Terms (& Descriptions):
- Rapid expansion in abdomen (a balloon being blown up)
- Swelling in abdomen (similar to expansion, but is slower and you feel warm)
- Sore/stiff areas of abdomen (feels like your legs when you run without stretching)
- Dull, persistent pain (feels like muscle aches)
- Immobilizing cramps/knots (feels like leg cramps)
- Emanating warmth from abdomen (you can touch your pain spot and it is physically warmer than the rest of your body)
- Burning/searing sensation in abdomen (feels like you’re becoming seared steak/ahi tuna)
- Stabbing pains (like a knife or sword)
- Sharp, sudden pain (like from pins or needles or glass)
- Sharp, stretching pain (feels like you’re being drawn-and-quartered or stretched out like taffy)
- Squeezing pain (like someone is hugging your stomach or intestines too tightly)
- Grinding sensation in abdomen (like two rusted gears trying to turn)
- Scraping pain (moves around the body; feels like a snow plow slowly scraping away chunks of snow)
- Sudden weakness or fatigue (a sudden wave of “being tired” that crashes over your body)

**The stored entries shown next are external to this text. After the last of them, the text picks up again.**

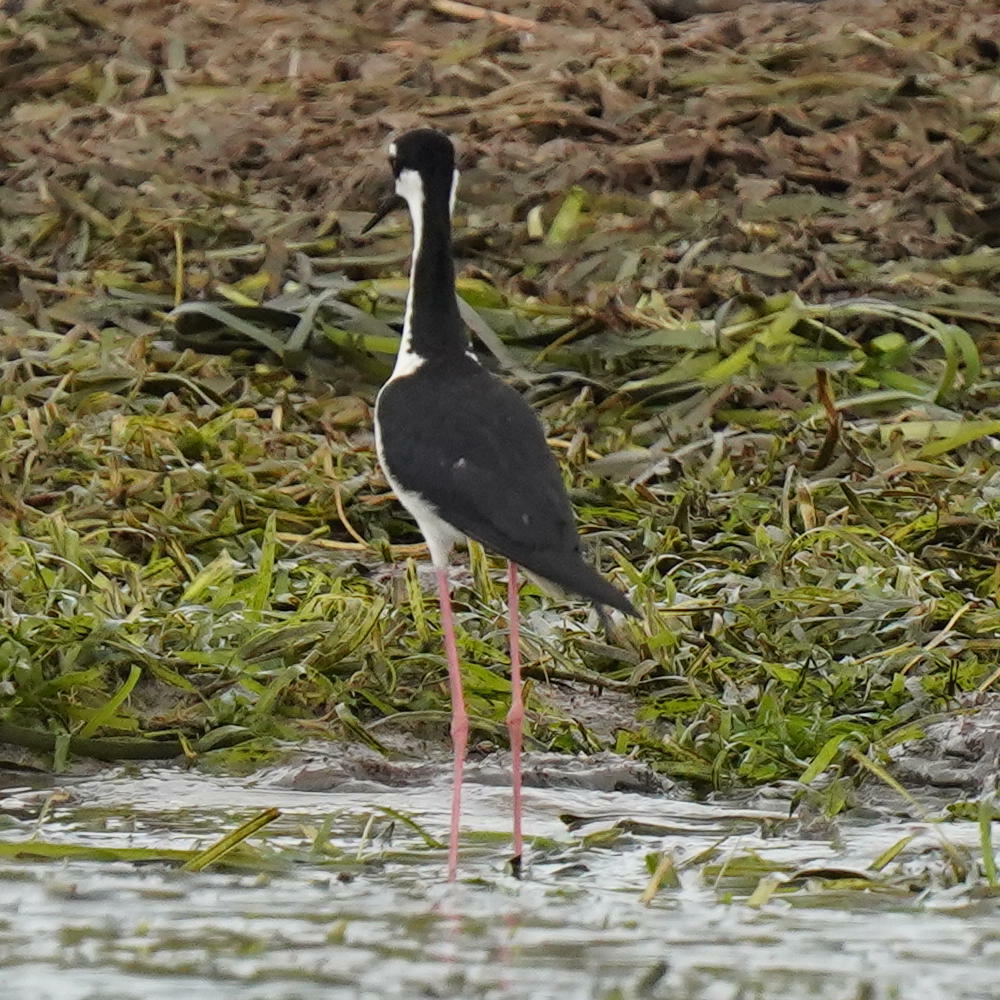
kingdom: Animalia
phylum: Chordata
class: Aves
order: Charadriiformes
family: Recurvirostridae
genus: Himantopus
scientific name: Himantopus mexicanus
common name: Black-necked stilt
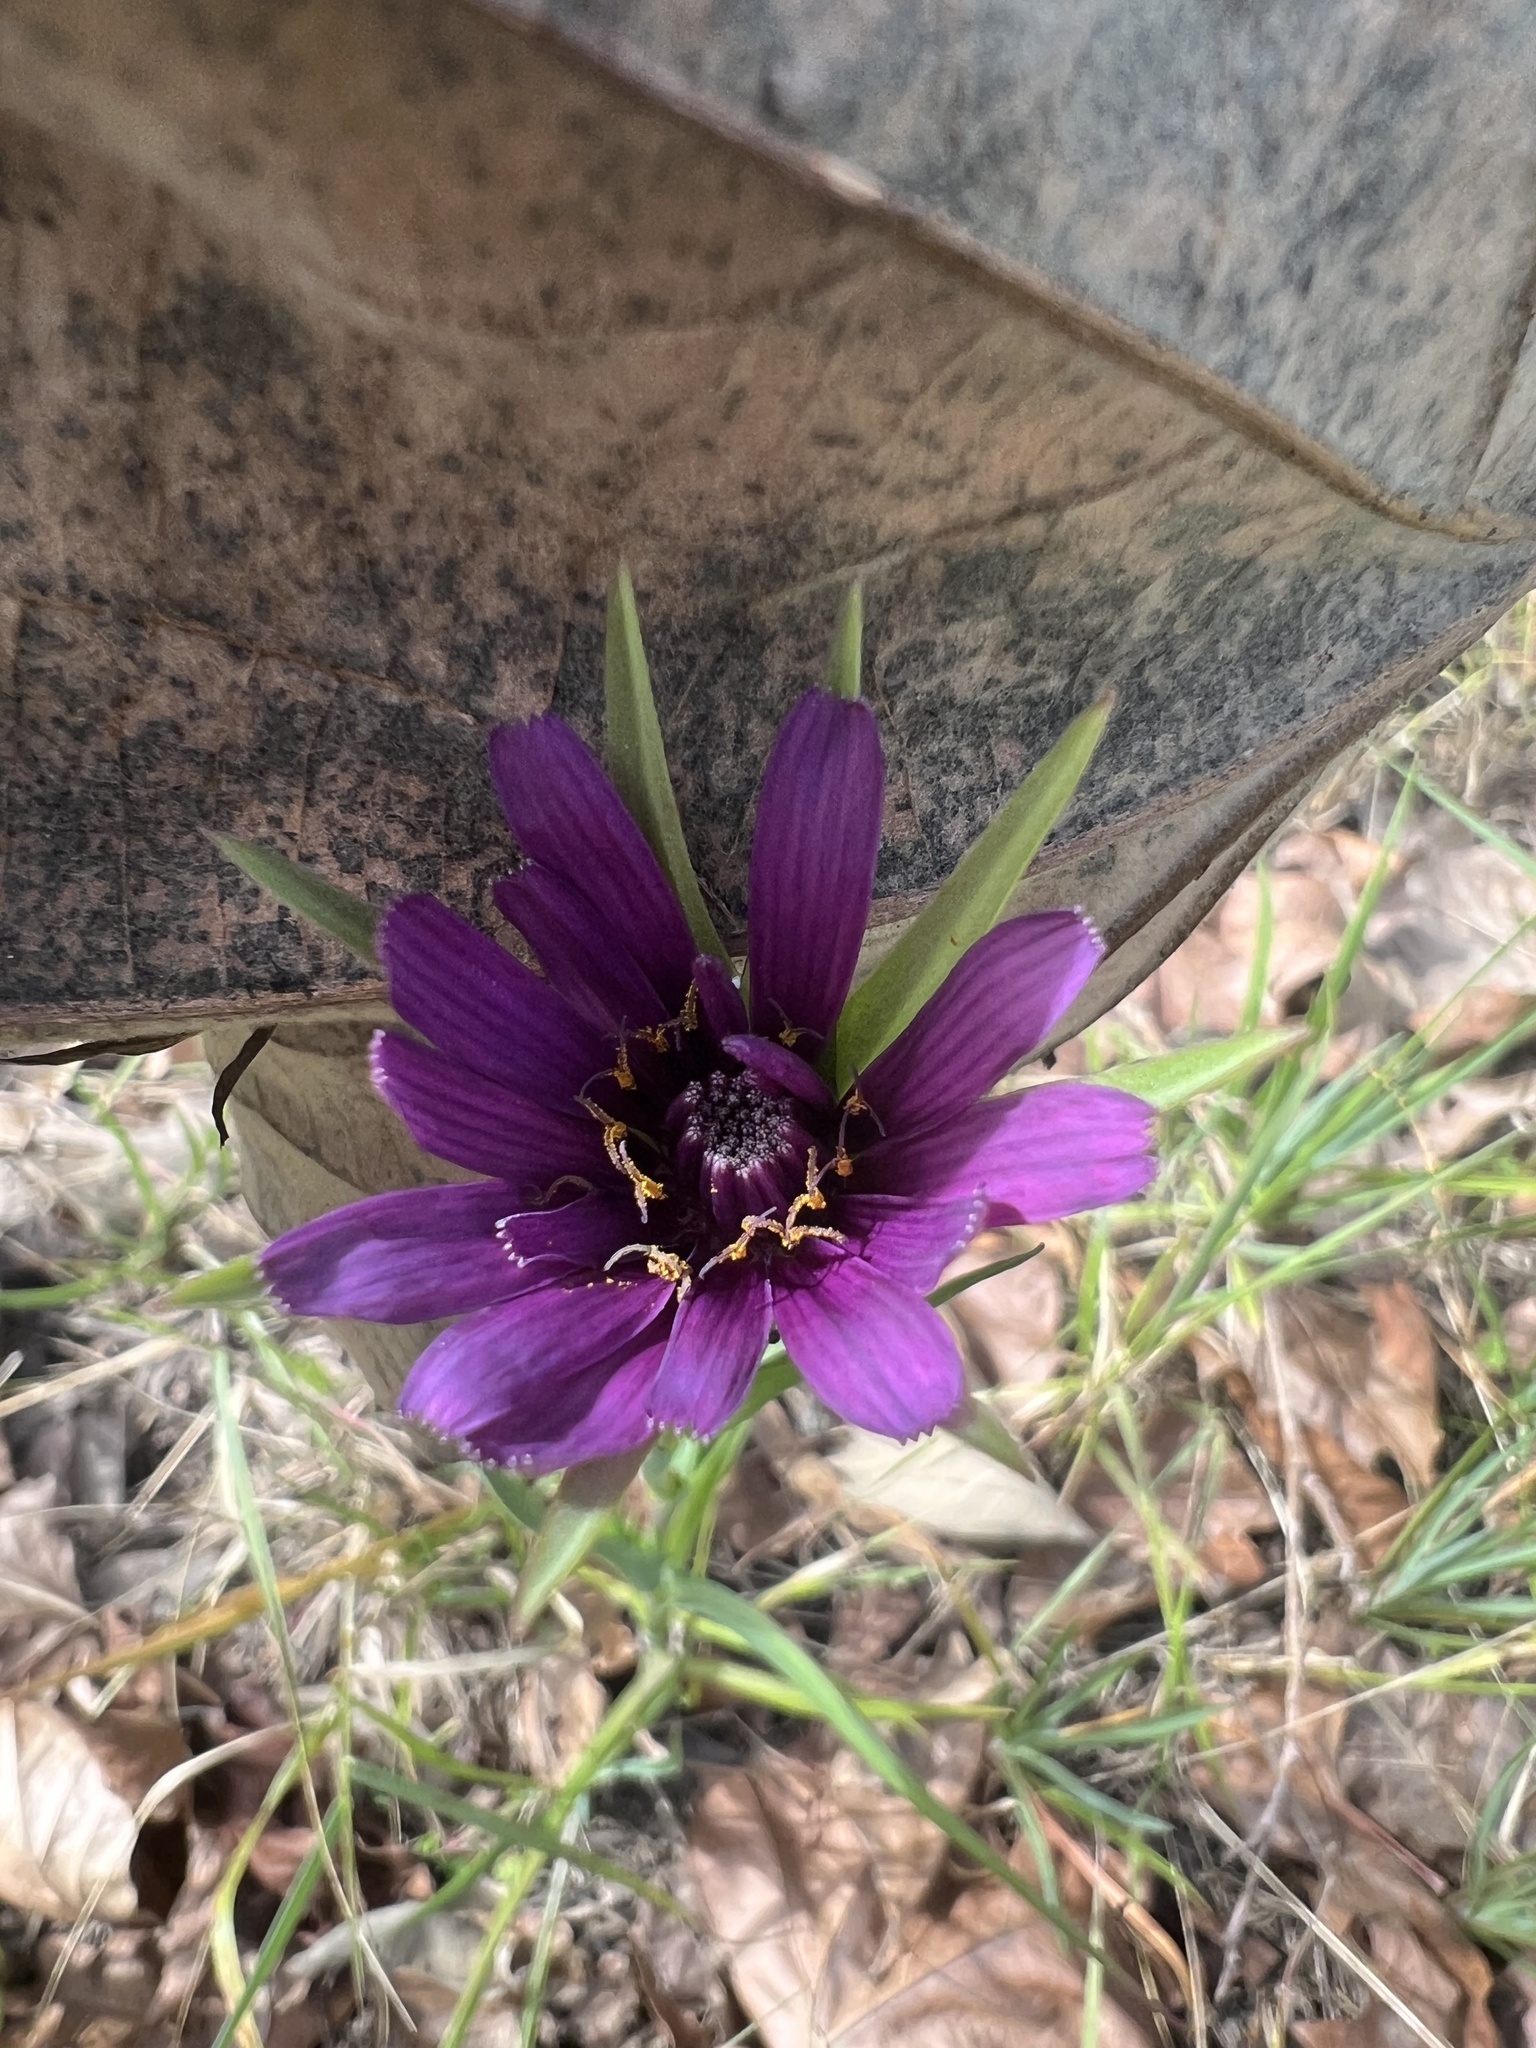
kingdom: Plantae
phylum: Tracheophyta
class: Magnoliopsida
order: Asterales
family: Asteraceae
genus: Tragopogon
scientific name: Tragopogon porrifolius
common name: Salsify
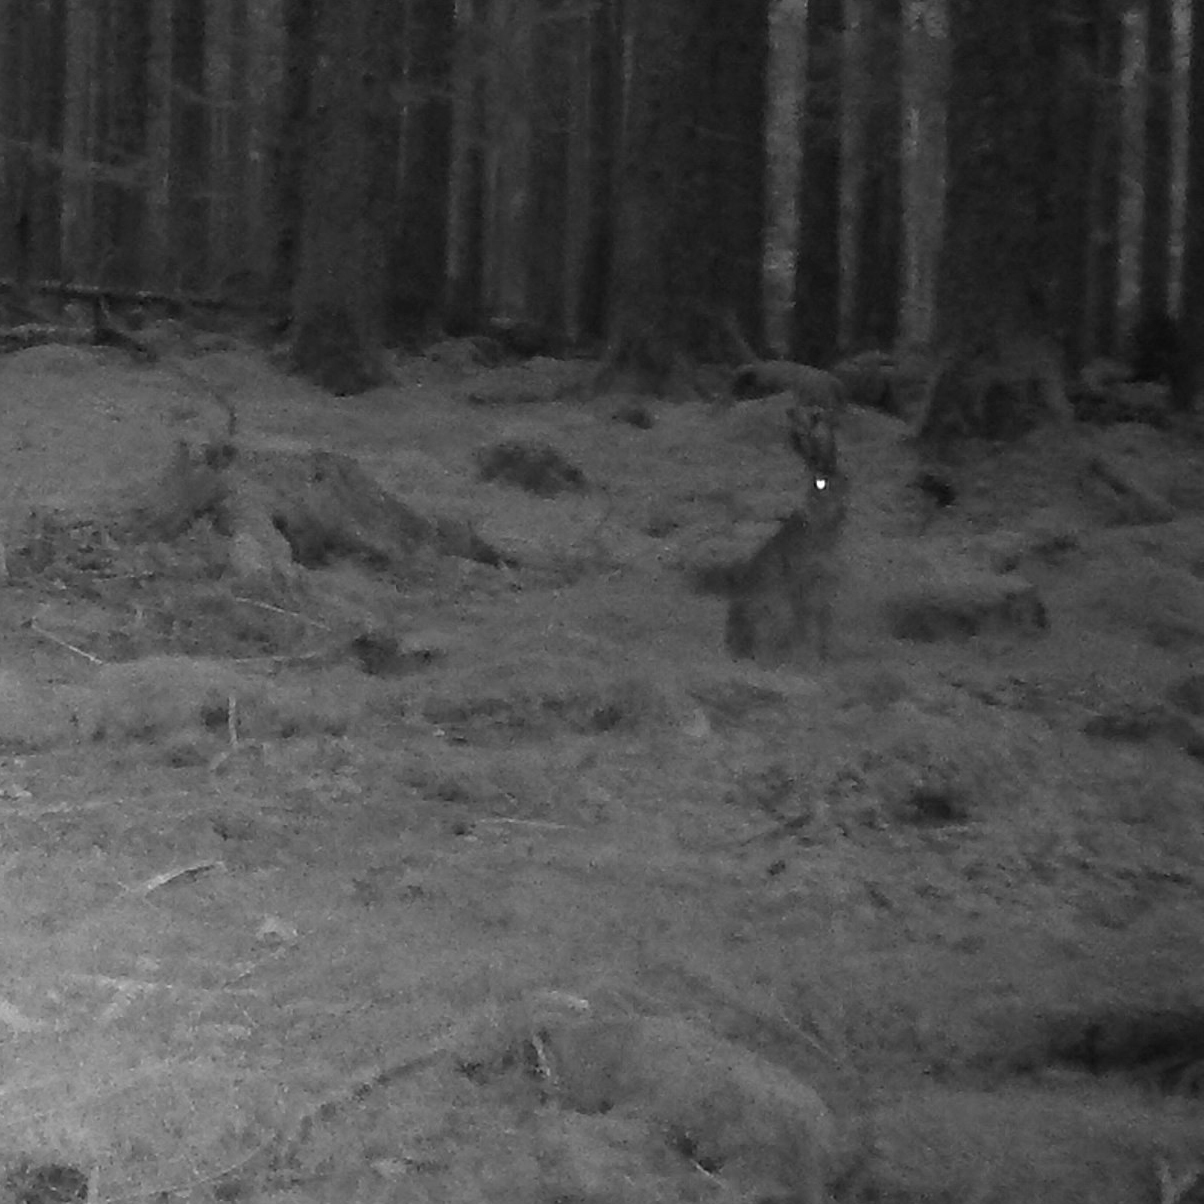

- Severe, sudden nausea (you don’t want to leave the toilet, are too dizzy to stand/open your eyes, and/or feels like your stomach’s making tidal waves)
You will also hear two words a lot: acute and chronic. The difference between the two is that acute pain is sudden and relatively short in nature, whereas chronic pain is ongoing and constant. Be sure to mention to your doctor if the inflammation pain you are feeling is acute or chronic so they can better diagnose you.
Also, it would be ideal for you to sketch out where the pain is occurring. Sometimes what feels like stomach pain is actually intestinal, or related to a different organ all together. (Hence why I have a human outline on the doctor visits form.) Even if the pain moves around, indicate on your outline where it starts and where it finishes.
So what kind of inflammatory pain is cause for an emergency situation? First of all, pain = bad. You should never postpone a trip to the doctor’s office if you are in pain. That said, if you ever have pain that is either followed or preceded by blood (whether via vomit or diarrhea), get yourself to an ER immediately. Blood is a very dangerous sign, and it’s your body’s way of demanding help now. Do not wait.
But generally speaking, when in doubt, seek a doctor. Can’t afford a doctor? Get to a free clinic. If you live in the United States, you can go here and search for a local free clinic. Or google “free clinic” and your zip code. Save yourself the long-term costs of advanced inflammation-deterioration and seek help if you are in pain.
Next week, I’ll show you a meal plan for those days when you don’t have energy to tackle eating during inflammatory flare-ups.
- TL;DR: Describing your pain specifically will help your doctor figure out what’s going on in your body. Drawing where the pain is located makes it easier to determine which organ’s under attack.
- Disclaimer reminder: I am not a medical professional.